The Australian Labor Party national conference is coming up. Whenever I see you, Mr Acting Deputy President Cameron, I think of the Australian Labor Party national conference. I know of your commitment to having full-blooded debate at the conference. I know of your commitment to having motions adequately scrutinised and to ensuring there is opportunity for discussion. How ironic it is that just as the Australian Labor Party is about to present themselves as a great democratic party willing to debate and thrash out the tough issues, they are doing the exact opposite in this place. They are seeking to deny the opportunity to debate 33 pieces of legislation. Everyone will tune into the Australian Labor Party's national conference and the debates and the punch-ups, with Mr Acting Deputy President leading the charge on a number of issues. That is just a bit of show, a bit of a bunfight for the benefit of voters. That is just so the Prime Minister can say, 'Look, I am actually a pretty conservative kind of person—look at all these lefties in my own party who are gunning for me; look how much I have got them offside'. That is all stage-managed, as are the fights with the Australian Greens that the Prime Minister is manufacturing now: 'Look, I have really upset the Australian Greens by proposing uranium exports to India—look how upset they are; I must be pretty conservative'. She is doing the same thing with you, Mr Acting Deputy President. I do not doubt your sincerity, but you are playing the role exactly as she wants.

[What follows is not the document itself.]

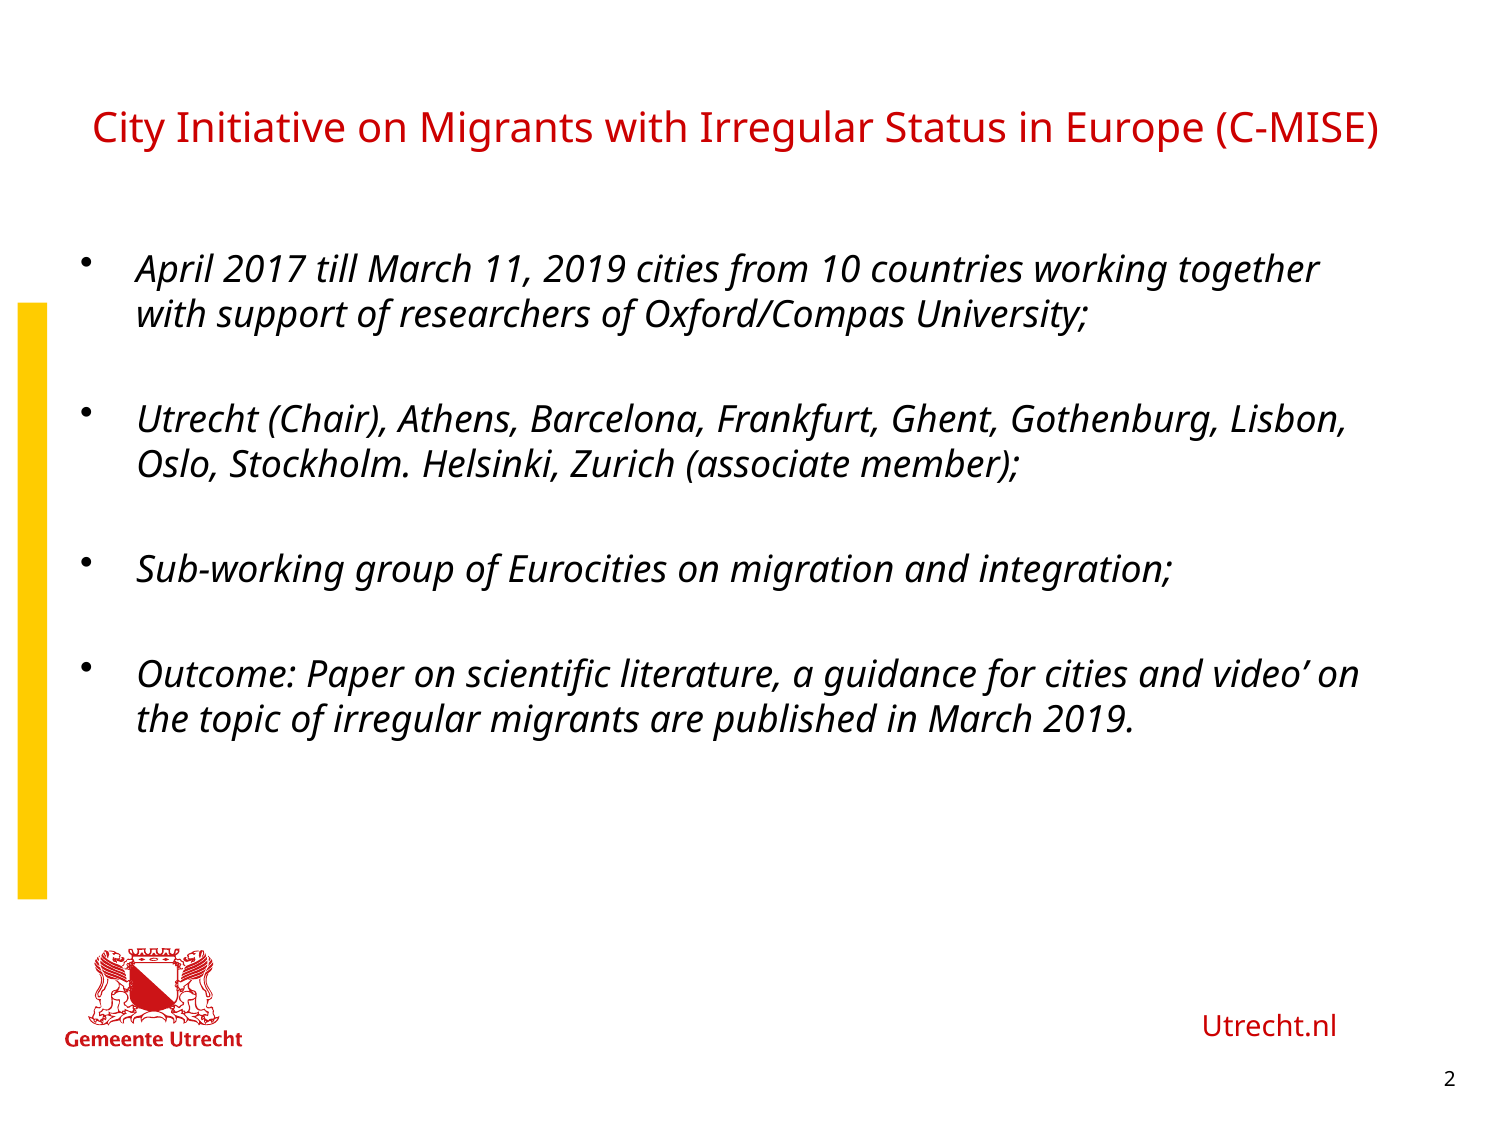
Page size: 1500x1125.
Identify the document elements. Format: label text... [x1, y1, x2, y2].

slide_number 2 [1120, 1058, 1471, 1103]
list April 2017 till March 11, 2019 cities from 10 countries working together with support of researchers of Oxford/Compas University; Utrecht (Chair), Athens, Barcelona, Frankfurt, Ghent, Gothenburg, Lisbon, Oslo, Stockholm. Helsinki, Zurich (associate member); Sub-working group of Eurocities on migration and integration; Outcome: Paper on scientific literature, a guidance for cities and video’ on the topic of irregular migrants are published in March 2019. [64, 184, 1415, 835]
title City Initiative on Migrants with Irregular Status in Europe (C-MISE) [76, 54, 1427, 197]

I am not interested in these confected debates between the Australian Labor Party and the Greens and between the Australian Labor Party and themselves. I am interested in the debates that take place in this chamber. The Australian Labor Party can talk all they want about reforming their internal rules, about bringing democratic processes to bear in their party organisation—they can talk about that till the cows come home. Maybe they will institute some reform. I do not know and I do not care. Even if they do, it means nothing if the Australian Labor Party are not prepared to support due process in this place. It means nothing if the Australian Labor Party are not prepared to support proper scrutiny. It means nothing if the Australian Labor Party are not prepared to allow legislation to be the subject of second reading debates. It means nothing if the Australian Labor Party are not prepared to allow committee stage consideration of legislation in this place. It means nothing if the Australian Labor Party will not allow third reading debates—which I have to tell you, Mr Acting Deputy President, we are starting to take a real shine to. It means nothing if the Australian Labor Party will not support motions to refer legislation as important as the carbon tax to the Senate's own committees. All that posturing, all those phoney debates in the ALP national conference, all those phoney arguments with the Australian Greens, mean nothing—they are merely a cover for the denial of proper process and proper accountability in this chamber.

Rest assured that we will be paying close attention to the Australian Labor Party national conference and whenever we are asked for comment on it—as we are from time to time—we will say, 'Do not worry about what is happening at the ALP national conference, look at the way the government conduct themselves in the Australian Senate; look at the way the Australian Labor Party deal with scrutiny in the Australian Senate.' Each one of these 33 bills before us, whether it is of great significance or whether it is relatively minor, deserves appropriate scrutiny, each one of them deserves appropriate debate and each one of them deserves senators being provided with the opportunity to pose questions to ministers. This motion seeks to deny that opportunity. It seeks to flagrantly disregard the role of the Australian Senate. We cannot support this motion, we will not support this motion and no senator in this place should support this motion. The government should think again and, if they do not, the Australian Greens should. Any senator who supports this motion stands condemned.